6. En deuxième lieu, il ressort des pièces du dossier que le conseil municipal de la commune de Moorea a décidé par la délibération contestée de déclarer sans suite la procédure de délégation du service public de l’électricité pour un motif d’intérêt général tiré de ce que l’inventaire des biens de la concession n’a pas été communiqué par le concessionnaire, de ce que le système de péréquation de l’électricité devant entrer en vigueur au 1er janvier 2021 n’a pas été encore défini et n’a pas permis d’évaluer de façon suffisamment sécurisée le prix final payé par l’usager et de ce que certains besoins et projets de la commune portant sur l’électrification de Maiao et sur des investissements liés à la production d’énergie renouvelable de Moorea devaient être redéfinis pour pouvoir être portés directement par la commune. Ces motifs révèlent notamment l’intention de la commune d’envisager une reprise de la concession du service public de l’électricité en régie. Dans ces conditions, compte-tenu des difficultés rencontrées par la commune de Moorea-Maiao pour arrêter ses besoins en matière de production et de distribution d’électricité sur l’ensemble de son territoire, ainsi que pour définir les modalités de la délégation, et alors que le système de péréquation de l’électricité devant entrer en vigueur au 1er janvier 2021 n’était toujours pas défini, cette collectivité a pu, à bon droit, décider de déclarer sans suite la procédure de délégation de service public pour un motif d’intérêt général.
7. D’autre part, si la requérante soutient que la qualification de motifs d’intérêt général opérée par la commune de Moorea constitue un détournement de procédure pour évincer les trois candidats en lice, elle ne l’établit pas.
8. Il résulte de ce qui précède que Mme B. n’est pas fondée à demander l’annulation des délibérations litigieuses.
Sur les conclusions au titre de l’article L. 761-1 du code de justice administrative :
9. Dans les circonstances de l’espèce, il n’y a pas lieu de faire application de ces dispositions.
DECIDE :
Article 1er : La requête présentée par Mme B. est rejetée.
Article 2 : Le surplus des conclusions des parties est rejeté.
Article 3 : Le présent jugement sera notifié à Mme Maire B., à la commune de Moorea et à la société Electricité de Tahiti.

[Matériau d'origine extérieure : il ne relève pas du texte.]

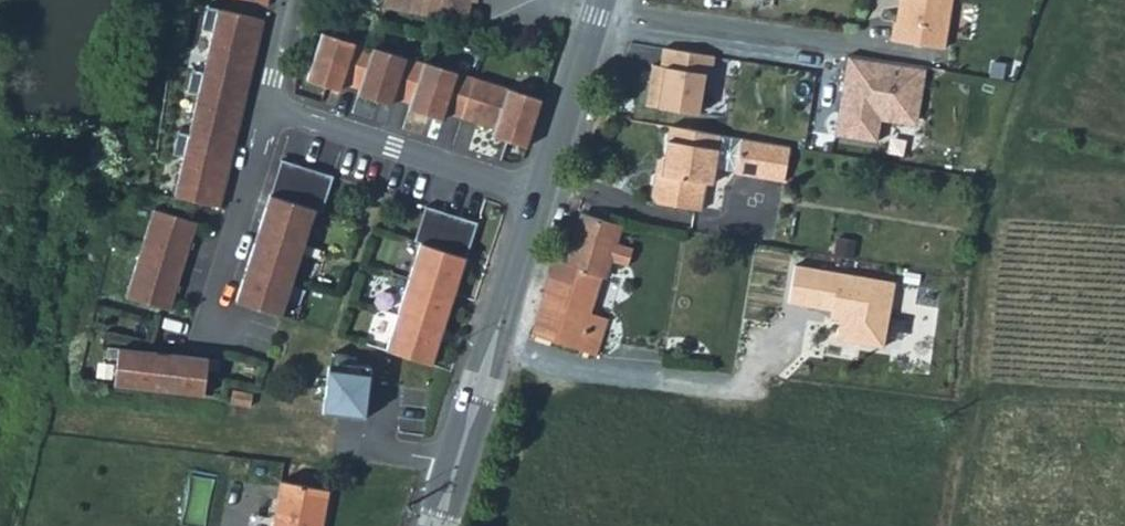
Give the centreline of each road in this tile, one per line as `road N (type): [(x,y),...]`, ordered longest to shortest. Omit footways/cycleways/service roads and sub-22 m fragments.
road 1 (track): [(1051,0),(984,220),(971,386),(950,408),(556,364),(489,346)]
road 2 (secondary): [(434,525),(535,192)]
road 3 (residential): [(272,109),(535,192)]
road 4 (residential): [(272,109),(217,307)]
road 5 (secondary): [(535,192),(597,0)]
road 6 (track): [(967,397),(940,525)]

Délibéré après l'audience du 24 août 2021, à laquelle siégeaient :
M. Devillers, président, M. Retterer, premier conseiller, M. Graboy-Grobesco, premier conseiller,
Rendu public par mise à disposition au greffe le 7 septembre 2021.
La greffière,
D. Germain
La République mande et ordonne au haut-commissaire de la République en Polynésie française en ce qui le concerne ou à tous huissiers de justice à ce requis en ce qui concerne les voies de droit commun contre les parties privées, de pourvoir à l’exécution de la présente décision.